| name | setting-up-duckdb |
| description | Set up and configure DuckDB databases. Use when user needs to create databases, configure settings, or initialize DuckDB projects. |
DuckDB Setup
Overview
This skill helps set up and configure DuckDB databases for analytics workloads. It handles database creation, extension management, configuration tuning, and project initialization with best practices.
When to Use
Activate this skill when the user:
- Wants to create a new DuckDB database
- Needs to configure DuckDB settings (memory, threads, etc.)
- Asks about DuckDB extensions and how to install them
- Wants to initialize a project with DuckDB
- Needs help with DuckDB connection strings or paths
- Asks about DuckDB file formats (.duckdb, .db)
Instructions
1. Determine Database Location
Ask or infer:
- In-memory: For temporary analysis, use
:memory: - Persistent file: For saved data, use
.duckdbextension (recommended) or.db - Read-only: Append
?access_mode=read_onlyfor shared access
2. Create the Database
Python (recommended):
import duckdb
# Persistent database
con = duckdb.connect('my_database.duckdb')
# In-memory
con = duckdb.connect(':memory:')
# With configuration
con = duckdb.connect('my_database.duckdb', config={
'threads': 4,
'memory_limit': '4GB'
})
CLI:
duckdb my_database.duckdb
3. Configure Settings
Common configuration options:
-- Memory and performance
SET memory_limit = '4GB';
SET threads = 4;
SET temp_directory = '/tmp/duckdb';
-- File handling
SET enable_object_cache = true;
SET preserve_insertion_order = true;
-- Output formatting
SET max_expression_depth = 1000;
4. Install Extensions
DuckDB has powerful extensions. Install as needed:
-- Install and load extensions
INSTALL httpfs; -- Read from S3, HTTP, etc.
LOAD httpfs;
INSTALL parquet; -- Parquet support (built-in but can be explicit)

• • • • • • •

REQUIRED TASK 1:
Decide whether each statement agrees with the DuckDB setup text, answering yes or no and quoting the words of the text that decide it: (a) Python is the recommended way to create the database. (b) The configuration examples set the number of threads to 8. (c) Parquet support is described as built-in.
REQUIRED TASK 2:
In the DuckDB setup text, recast the paragraph that begins "This skill helps set up" as a short list that keeps its main facts.

Collection entries:
• • • • • • •

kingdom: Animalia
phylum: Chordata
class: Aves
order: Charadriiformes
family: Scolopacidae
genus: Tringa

• • • • • • •

FULL RESPONSE 1:
(a) Yes: "Python (recommended):"
(b) No: "SET threads = 4;"
(c) Yes: "Parquet support (built-in but can be explicit)"

FULL RESPONSE 2:
- Purpose: sets up and configures DuckDB databases for analytics workloads
- Handles: database creation, extension management, configuration tuning and project initialization
- Approach: follows best practices